= Beginning of Section =
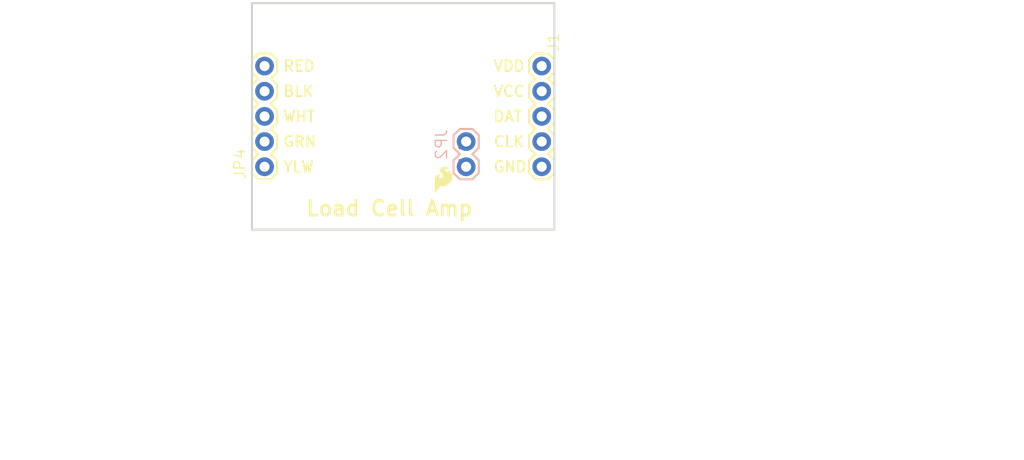
<source format=kicad_pcb>
(kicad_pcb (version 20211014) (generator pcbnew)

  (general
    (thickness 1.6)
  )

  (paper "A4")
  (layers
    (0 "F.Cu" signal)
    (31 "B.Cu" signal)
    (32 "B.Adhes" user "B.Adhesive")
    (33 "F.Adhes" user "F.Adhesive")
    (34 "B.Paste" user)
    (35 "F.Paste" user)
    (36 "B.SilkS" user "B.Silkscreen")
    (37 "F.SilkS" user "F.Silkscreen")
    (38 "B.Mask" user)
    (39 "F.Mask" user)
    (40 "Dwgs.User" user "User.Drawings")
    (41 "Cmts.User" user "User.Comments")
    (42 "Eco1.User" user "User.Eco1")
    (43 "Eco2.User" user "User.Eco2")
    (44 "Edge.Cuts" user)
    (45 "Margin" user)
    (46 "B.CrtYd" user "B.Courtyard")
    (47 "F.CrtYd" user "F.Courtyard")
    (48 "B.Fab" user)
    (49 "F.Fab" user)
    (50 "User.1" user)
    (51 "User.2" user)
    (52 "User.3" user)
    (53 "User.4" user)
    (54 "User.5" user)
    (55 "User.6" user)
    (56 "User.7" user)
    (57 "User.8" user)
    (58 "User.9" user)
  )

  (setup
    (pad_to_mask_clearance 0)
    (pcbplotparams
      (layerselection 0x00010fc_ffffffff)
      (disableapertmacros false)
      (usegerberextensions false)
      (usegerberattributes true)
      (usegerberadvancedattributes true)
      (creategerberjobfile true)
      (svguseinch false)
      (svgprecision 6)
      (excludeedgelayer true)
      (plotframeref false)
      (viasonmask false)
      (mode 1)
      (useauxorigin false)
      (hpglpennumber 1)
      (hpglpenspeed 20)
      (hpglpendiameter 15.000000)
      (dxfpolygonmode true)
      (dxfimperialunits true)
      (dxfusepcbnewfont true)
      (psnegative false)
      (psa4output false)
      (plotreference true)
      (plotvalue true)
      (plotinvisibletext false)
      (sketchpadsonfab false)
      (subtractmaskfromsilk false)
      (outputformat 1)
      (mirror false)
      (drillshape 1)
      (scaleselection 1)
      (outputdirectory "")
    )
  )

  (net 0 "")
  (net 1 "GND")
  (net 2 "VCC")
  (net 3 "DAT")
  (net 4 "SCK")
  (net 5 "A-")
  (net 6 "A+")
  (net 7 "B+")
  (net 8 "B-")
  (net 9 "VDD")
  (net 10 "AVDD")

  (footprint "SparkFun_HX711_Load_Cell:STAND-OFF" (layer "F.Cu") (at 161.2011 96.1136))

  (footprint "SparkFun_HX711_Load_Cell:STAND-OFF" (layer "F.Cu") (at 161.2011 113.8936))

  (footprint "SparkFun_HX711_Load_Cell:REVISION" (layer "F.Cu") (at 140.2461 139.2936))

  (footprint "SparkFun_HX711_Load_Cell:1X05" (layer "F.Cu") (at 162.4711 99.9236 -90))

  (footprint "SparkFun_HX711_Load_Cell:STAND-OFF" (layer "F.Cu") (at 135.8011 96.1136))

  (footprint "SparkFun_HX711_Load_Cell:STAND-OFF" (layer "F.Cu") (at 135.8011 113.8936))

  (footprint "SparkFun_HX711_Load_Cell:SFE_LOGO_FLAME_.1" (layer "F.Cu") (at 151.4221 113.0046))

  (footprint "SparkFun_HX711_Load_Cell:CREATIVE_COMMONS" (layer "F.Cu") (at 128.1811 135.4836))

  (footprint "SparkFun_HX711_Load_Cell:1X05" (layer "F.Cu") (at 134.5311 110.0836 90))

  (footprint "SparkFun_HX711_Load_Cell:1X02" (layer "B.Cu") (at 154.8511 107.5436 -90))

  (gr_line (start 133.2611 116.4336) (end 133.2611 93.5736) (layer "Edge.Cuts") (width 0.2032) (tstamp 5cbb5968-dbb5-4b84-864a-ead1cacf75b9))
  (gr_line (start 133.2611 93.5736) (end 163.7411 93.5736) (layer "Edge.Cuts") (width 0.2032) (tstamp 62c076a3-d618-44a2-9042-9a08b3576787))
  (gr_line (start 163.7411 116.4336) (end 133.2611 116.4336) (layer "Edge.Cuts") (width 0.2032) (tstamp afb8e687-4a13-41a1-b8c0-89a749e897fe))
  (gr_line (start 163.7411 93.5736) (end 163.7411 116.4336) (layer "Edge.Cuts") (width 0.2032) (tstamp da469d11-a8a4-414b-9449-d151eeaf4853))
  (gr_text "YLW" (at 136.3091 110.7186) (layer "F.SilkS") (tstamp 3b838d52-596d-4e4d-a6ac-e4c8e7621137)
    (effects (font (size 1.0795 1.0795) (thickness 0.1905)) (justify left bottom))
  )
  (gr_text "GRN" (at 136.3091 108.1786) (layer "F.SilkS") (tstamp 3f5fe6b7-98fc-4d3e-9567-f9f7202d1455)
    (effects (font (size 1.0795 1.0795) (thickness 0.1905)) (justify left bottom))
  )
  (gr_text "VCC" (at 157.5181 103.0986) (layer "F.SilkS") (tstamp 47baf4b1-0938-497d-88f9-671136aa8be7)
    (effects (font (size 1.0795 1.0795) (thickness 0.1905)) (justify left bottom))
  )
  (gr_text "GND" (at 157.5181 110.7186) (layer "F.SilkS") (tstamp 55e740a3-0735-4744-896e-2bf5437093b9)
    (effects (font (size 1.0795 1.0795) (thickness 0.1905)) (justify left bottom))
  )
  (gr_text "WHT" (at 136.3091 105.6386) (layer "F.SilkS") (tstamp 6a955fc7-39d9-4c75-9a69-676ca8c0b9b2)
    (effects (font (size 1.0795 1.0795) (thickness 0.1905)) (justify left bottom))
  )
  (gr_text "Load Cell Amp" (at 138.5951 115.1636) (layer "F.SilkS") (tstamp bb7f0588-d4d8-44bf-9ebf-3c533fe4d6ae)
    (effects (font (size 1.5113 1.5113) (thickness 0.2667)) (justify left bottom))
  )
  (gr_text "CLK" (at 157.5181 108.1786) (layer "F.SilkS") (tstamp c022004a-c968-410e-b59e-fbab0e561e9d)
    (effects (font (size 1.0795 1.0795) (thickness 0.1905)) (justify left bottom))
  )
  (gr_text "VDD" (at 157.5181 100.5586) (layer "F.SilkS") (tstamp d8603679-3e7b-4337-8dbc-1827f5f54d8a)
    (effects (font (size 1.0795 1.0795) (thickness 0.1905)) (justify left bottom))
  )
  (gr_text "RED" (at 136.3091 100.5586) (layer "F.SilkS") (tstamp e8314017-7be6-4011-9179-37449a29b311)
    (effects (font (size 1.0795 1.0795) (thickness 0.1905)) (justify left bottom))
  )
  (gr_text "BLK" (at 136.3091 103.0986) (layer "F.SilkS") (tstamp f1830a1b-f0cc-47ae-a2c9-679c82032f14)
    (effects (font (size 1.0795 1.0795) (thickness 0.1905)) (justify left bottom))
  )
  (gr_text "DAT" (at 157.5181 105.6386) (layer "F.SilkS") (tstamp f4f99e3d-7269-4f6a-a759-16ad2a258779)
    (effects (font (size 1.0795 1.0795) (thickness 0.1905)) (justify left bottom))
  )
  (gr_text "Alex Wende" (at 158.6611 139.2936) (layer "F.Fab") (tstamp 30f15357-ce1d-48b9-93dc-7d9b1b2aa048)
    (effects (font (size 1.5113 1.5113) (thickness 0.2667)) (justify left bottom))
  )
  (gr_text "N. Seidle" (at 158.6611 135.4836) (layer "F.Fab") (tstamp 87371631-aa02-498a-998a-09bdb74784c1)
    (effects (font (size 1.5113 1.5113) (thickness 0.2667)) (justify left bottom))
  )

  (segment (start 154.2161 108.1786) (end 154.8511 107.5436) (width 0.254) (layer "F.Cu") (net 7) (tstamp df32840e-2912-4088-b54c-9a85f64c0265))
  (segment (start 154.2161 109.4486) (end 154.8511 110.0836) (width 0.254) (layer "F.Cu") (net 8) (tstamp b96fe6ac-3535-4455-ab88-ed77f5e46d6e))

  (zone (net 1) (net_name "GND") (layer "F.Cu") (tstamp ac264c30-3e9a-4be2-b97a-9949b68bd497) (hatch edge 0.508)
    (priority 6)
    (connect_pads (clearance 0.3048))
    (min_thickness 0.127)
    (fill (thermal_gap 0.304) (thermal_bridge_width 0.304))
    (polygon
      (pts
        (xy 163.8681 116.5606)
        (xy 133.1341 116.5606)
        (xy 133.1341 93.4466)
        (xy 163.8681 93.4466)
      )
    )
  )
  (zone (net 1) (net_name "GND") (layer "B.Cu") (tstamp 54365317-1355-4216-bb75-829375abc4ec) (hatch edge 0.508)
    (priority 6)
    (connect_pads (clearance 0.3048))
    (min_thickness 0.127)
    (fill (thermal_gap 0.304) (thermal_bridge_width 0.304))
    (polygon
      (pts
        (xy 163.8681 116.5606)
        (xy 133.1341 116.5606)
        (xy 133.1341 93.4466)
        (xy 163.8681 93.4466)
      )
    )
  )
)

</source>
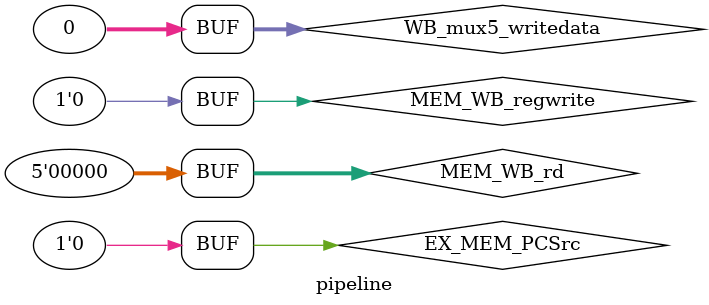
<source format=v>


module pipeline ();

  wire [31:0] IF_ID_instr, IF_ID_npc;
  reg EX_MEM_PCSrc;
  wire [31:0] EX_MEM_NPC;
  
    
   I_FETCH I_FETCH1(.IF_ID_instr(IF_ID_instr),
                    .IF_ID_npc(IF_ID_npc),
                    .EX_MEM_PCSrc(EX_MEM_PCSrc),
                    .EX_MEM_NPC(EX_MEM_NPC) );
                    
// Here you will add I_DECODE.  You will have to declare wires to make 
    reg	[4:0]		MEM_WB_rd;
	reg				MEM_WB_regwrite;
	reg	[31:0]	WB_mux5_writedata;	
	wire	[1:0]		wb_ctlout;
	wire	[2:0]		m_ctlout;
	wire				regdst, alusrc;
	wire	[1:0]		aluop; 
	wire	[31:0]	npcout, rdata1out, rdata2out, s_extendout;
	wire	[4:0]		instrout_2016, instrout_1511;
	IDECODE IDECODE2	(.IF_ID_instrout(IF_ID_instr),
							.IF_ID_npcout(IF_ID_npc),
							.MEM_WB_rd(MEM_WB_rd),
							.MEM_WB_regwrite(MEM_WB_regwrite),
							.WB_mux5_writedata(WB_mux5_writedata),
							//output
							.wb_ctlout(wb_ctlout),
							.m_ctlout(m_ctlout),
							.regdst(regdst),
							.aluop(aluop),
							.alusrc(alusrc),
							.npcout(npcout),
							.rdata1out(rdata1out),
							.rdata2out(rdata2out),
							.s_extendout(s_extendout),
							.instrout_2016(instrout_2016),
							.instrout_1511(instrout_1511));

// the connections between the I_FETCH and I_DECODE modules

//exicute
    wire	[1:0]		wb_ctlout_pipe;
	wire				branch, memread, memwrite;
	wire				zero;
	wire	[31:0]	alu_result, rdata2out_pipe;
	wire	[4:0]		five_bit_muxout;
    EXECUTE EXECUTE3(
                    .wb_ctl(wb_ctlout),  		
                    .m_ctl(m_ctlout),
                    
                    .regdst(regdst), 
                    .alusrc(alusrc),
                    .aluop(aluop), 
                    .npcout(npcout), 
                    .rdata1(rdata1out), 
                    .rdata2(rdata2out), 
                    .s_extendout(s_extendout),
                    .instrout_2016(instrout_2016), 
                    .instrout_1511(instrout_1511),
                    //outputs
                    .wb_ctlout(wb_ctlout_pipe),	
                    .branch(branch), 
                    .memread(memread), 
                    .memwrite(memwrite),
                    .add_result(EX_MEM_NPC), 	
                    .zero(zero),
                    .alu_result(alu_result), 
                    .rdata2out(rdata2out_pipe),
                    .five_bit_muxout(five_bit_muxout)
                    );  
initial begin
   EX_MEM_PCSrc <= 0;
   //EX_MEM_NPC <= 0;
   MEM_WB_rd <= 0;
   MEM_WB_regwrite <= 0;
   WB_mux5_writedata <= 0;
   end
endmodule // pipeline






</source>
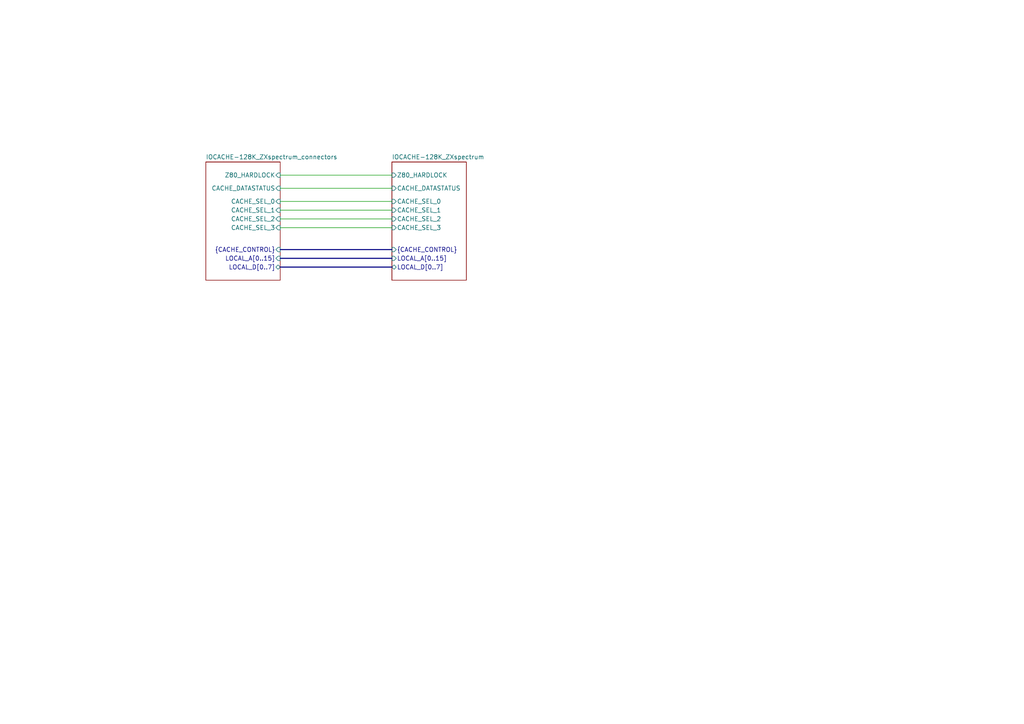
<source format=kicad_sch>
(kicad_sch (version 20230121) (generator eeschema)

  (uuid 532c0392-800e-45cc-8170-6d32f2390e83)

  (paper "A4")

  (title_block
    (title "FujiNet Z80Bus reference design")
    (date "2023-05-13")
    (rev "0.1")
    (company "FujiNet")
  )

  

  (bus_alias "Z80_CONTROL" (members "Z80_CONTROL.RD" "Z80_CONTROL.WR" "Z80_CONTROL.IORQ" "Z80_CONTROL.MEMRQ" "Z80_CONTROL.BUSRQ" "Z80_CONTROL.WAIT" "Z80_CONTROL.ROMCS" "Z80_CONTROL.BUSACK" "Z80_CONTROL.NMI" "Z80_CONTROL.RESET"))

  (wire (pts (xy 81.28 66.04) (xy 113.665 66.04))
    (stroke (width 0) (type default))
    (uuid 39435655-5f8d-4d9e-87f0-88fe2bb4dedc)
  )
  (bus (pts (xy 81.28 77.47) (xy 113.665 77.47))
    (stroke (width 0) (type default))
    (uuid 3aa8f31a-6845-4934-8e9a-0eb29f05ddce)
  )

  (wire (pts (xy 81.28 60.96) (xy 113.665 60.96))
    (stroke (width 0) (type default))
    (uuid 3df5d12c-fb85-4654-84de-93ebe72b8dbb)
  )
  (wire (pts (xy 81.28 50.8) (xy 113.665 50.8))
    (stroke (width 0) (type default))
    (uuid 3f0a835f-fd07-4fc3-9489-1849a4f66b0f)
  )
  (wire (pts (xy 81.28 58.42) (xy 113.665 58.42))
    (stroke (width 0) (type default))
    (uuid 5af7c080-3706-4696-b6fe-5c84b4160152)
  )
  (wire (pts (xy 81.28 63.5) (xy 113.665 63.5))
    (stroke (width 0) (type default))
    (uuid 90083dbe-684e-433d-820c-d343a06a3e02)
  )
  (bus (pts (xy 81.28 74.93) (xy 113.665 74.93))
    (stroke (width 0) (type default))
    (uuid e30d027f-8ff0-4d47-8ab2-b5a00eba6076)
  )
  (bus (pts (xy 81.28 72.39) (xy 113.665 72.39))
    (stroke (width 0) (type default))
    (uuid f15f4209-798b-41be-8e73-a925a25a1e6e)
  )

  (wire (pts (xy 81.28 54.61) (xy 113.665 54.61))
    (stroke (width 0) (type default))
    (uuid fa19bf47-dfa9-48ff-a124-7f92805d08c6)
  )

  (sheet (at 113.665 46.99) (size 21.59 34.29) (fields_autoplaced)
    (stroke (width 0.1524) (type solid))
    (fill (color 0 0 0 0.0000))
    (uuid 08bc53b1-14e5-4b8e-bfd9-c5fcedeb25dd)
    (property "Sheetname" "IOCACHE-128K_ZXspectrum" (at 113.665 46.2784 0)
      (effects (font (size 1.27 1.27)) (justify left bottom))
    )
    (property "Sheetfile" "./IOCACHE-128K_ZXspectrum_V1/IOCACHE-128K_ZXspectrum.kicad_sch" (at 113.665 81.8646 0)
      (effects (font (size 1.27 1.27)) (justify left top) hide)
    )
    (pin "Z80_HARDLOCK" input (at 113.665 50.8 180)
      (effects (font (size 1.27 1.27)) (justify left))
      (uuid 62e4fc94-fa79-4c40-b149-f8baff39f8e4)
    )
    (pin "CACHE_DATASTATUS" input (at 113.665 54.61 180)
      (effects (font (size 1.27 1.27)) (justify left))
      (uuid 3b119ee0-3375-44db-a458-17edfdf12d81)
    )
    (pin "{CACHE_CONTROL}" input (at 113.665 72.39 180)
      (effects (font (size 1.27 1.27)) (justify left))
      (uuid 932247da-284d-4a3a-b624-3de081dcda89)
    )
    (pin "CACHE_SEL_1" input (at 113.665 60.96 180)
      (effects (font (size 1.27 1.27)) (justify left))
      (uuid cbd8129a-e09a-4917-9ab3-6a54a47ea9e7)
    )
    (pin "CACHE_SEL_3" input (at 113.665 66.04 180)
      (effects (font (size 1.27 1.27)) (justify left))
      (uuid 88c593d6-36c2-4353-8825-b85edbcc41c8)
    )
    (pin "CACHE_SEL_2" input (at 113.665 63.5 180)
      (effects (font (size 1.27 1.27)) (justify left))
      (uuid bb57c3b2-9021-4ae9-871b-2c3fba91a35b)
    )
    (pin "CACHE_SEL_0" input (at 113.665 58.42 180)
      (effects (font (size 1.27 1.27)) (justify left))
      (uuid 7d8151c5-e06e-4515-9f92-c7a9b19ab8a0)
    )
    (pin "LOCAL_D[0..7]" bidirectional (at 113.665 77.47 180)
      (effects (font (size 1.27 1.27)) (justify left))
      (uuid 7619a784-d056-419d-9868-1f06ba9b9c10)
    )
    (pin "LOCAL_A[0..15]" input (at 113.665 74.93 180)
      (effects (font (size 1.27 1.27)) (justify left))
      (uuid a8c5d2bf-6a94-4308-a7a1-8007c343ed8f)
    )
    (instances
      (project "IOCACHE-128K_ZXspectrum_impl_narrow"
        (path "/532c0392-800e-45cc-8170-6d32f2390e83" (page "2"))
      )
    )
  )

  (sheet (at 59.69 46.99) (size 21.59 34.29) (fields_autoplaced)
    (stroke (width 0.1524) (type solid))
    (fill (color 0 0 0 0.0000))
    (uuid 84439c1e-570e-4c72-8fb1-44f7d27a07e5)
    (property "Sheetname" "IOCACHE-128K_ZXspectrum_connectors" (at 59.69 46.2784 0)
      (effects (font (size 1.27 1.27)) (justify left bottom))
    )
    (property "Sheetfile" "IOCACHE-128K_ZXspectrum_connectors.kicad_sch" (at 59.69 81.8646 0)
      (effects (font (size 1.27 1.27)) (justify left top) hide)
    )
    (pin "LOCAL_D[0..7]" bidirectional (at 81.28 77.47 0)
      (effects (font (size 1.27 1.27)) (justify right))
      (uuid 738b8274-c71b-4946-94fa-b3980a7ed632)
    )
    (pin "LOCAL_A[0..15]" input (at 81.28 74.93 0)
      (effects (font (size 1.27 1.27)) (justify right))
      (uuid a85dd37d-67c5-4cfc-aaee-3d56012a89ca)
    )
    (pin "{CACHE_CONTROL}" input (at 81.28 72.39 0)
      (effects (font (size 1.27 1.27)) (justify right))
      (uuid 99ea61e6-e381-445d-81cb-736fad4f73c8)
    )
    (pin "CACHE_DATASTATUS" input (at 81.28 54.61 0)
      (effects (font (size 1.27 1.27)) (justify right))
      (uuid 5282c886-b365-43b4-a73f-003f2744613a)
    )
    (pin "CACHE_SEL_2" input (at 81.28 63.5 0)
      (effects (font (size 1.27 1.27)) (justify right))
      (uuid 820dcaa1-1a13-49e4-a2ad-2c65e23d2e5b)
    )
    (pin "CACHE_SEL_1" input (at 81.28 60.96 0)
      (effects (font (size 1.27 1.27)) (justify right))
      (uuid 66ba48e1-ca5b-4eb6-b0f3-849f6897d2d4)
    )
    (pin "CACHE_SEL_0" input (at 81.28 58.42 0)
      (effects (font (size 1.27 1.27)) (justify right))
      (uuid 203a8304-84b2-4d3d-b925-a539ff060c12)
    )
    (pin "Z80_HARDLOCK" input (at 81.28 50.8 0)
      (effects (font (size 1.27 1.27)) (justify right))
      (uuid 1d4f9242-6fc4-4a49-bb10-ec314f80518c)
    )
    (pin "CACHE_SEL_3" input (at 81.28 66.04 0)
      (effects (font (size 1.27 1.27)) (justify right))
      (uuid 912d7134-8509-4293-92ec-d9a8ccb91b46)
    )
    (instances
      (project "IOCACHE-128K_ZXspectrum_impl_narrow"
        (path "/532c0392-800e-45cc-8170-6d32f2390e83" (page "3"))
      )
    )
  )

  (sheet_instances
    (path "/" (page "1"))
  )
)

</source>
= End of Section =
**YOUR GOAL:** Find the lines of the listing above that hold "Adhes". Please copy them.

**ANSWER TO THIS EXERCISE:**
    (32 "B.Adhes" user "B.Adhesive")
    (33 "F.Adhes" user "F.Adhesive")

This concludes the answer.